ФРАГМЕНТ ДОКУМЕНТА:
^^^^^^^^^^^^^^^^
Уголовное преследование в банкротстве используют все чаще. С помощью него можно выявить контролирующих должника лиц, найти и сохранить их активы. А если повезет, директор компании-банкрота сам выдаст свое имущество, испугавшись перспективы заключения. Но несмотря на все преимущества такого инструмента, эксперты все же советуют дважды подумать, прежде чем писать заявление.
Уголовное преследование довольно популярный инструмент, когда речь заходит о банкротстве компаний. Последнее время его используют все чаще, потому что ни «субсидиарка», ни взыскание убытков зачастую не приводят к реальному пополнению конкурсной массы, говорит партнер Пепеляев Групп Юлия Литовцева.
^^^^^^^^^^^^^^^^
ИЗВЛЕЧЕННЫЕ СВЕДЕНИЯ:

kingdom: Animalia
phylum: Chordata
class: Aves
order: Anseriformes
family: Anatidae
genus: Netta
^^^^^^^^^^^^^^^^
ЗАДАНИЕ A: Что, согласно фрагменту документа, советуют эксперты перед тем, как писать заявление?
ЗАДАНИЕ B: Пожалуйста, продублируйте часть фрагмента документа от «Уголовное преследование довольно» до «Групп Юлия Литовцева.» без единого изменения.

ОЖИДАЕМЫЙ ОТВЕТ A: Дважды подумать, прежде чем писать заявление.

ОЖИДАЕМЫЙ ОТВЕТ B:
Уголовное преследование довольно популярный инструмент, когда речь заходит о банкротстве компаний. Последнее время его используют все чаще, потому что ни «субсидиарка», ни взыскание убытков зачастую не приводят к реальному пополнению конкурсной массы, говорит партнер Пепеляев Групп Юлия Литовцева.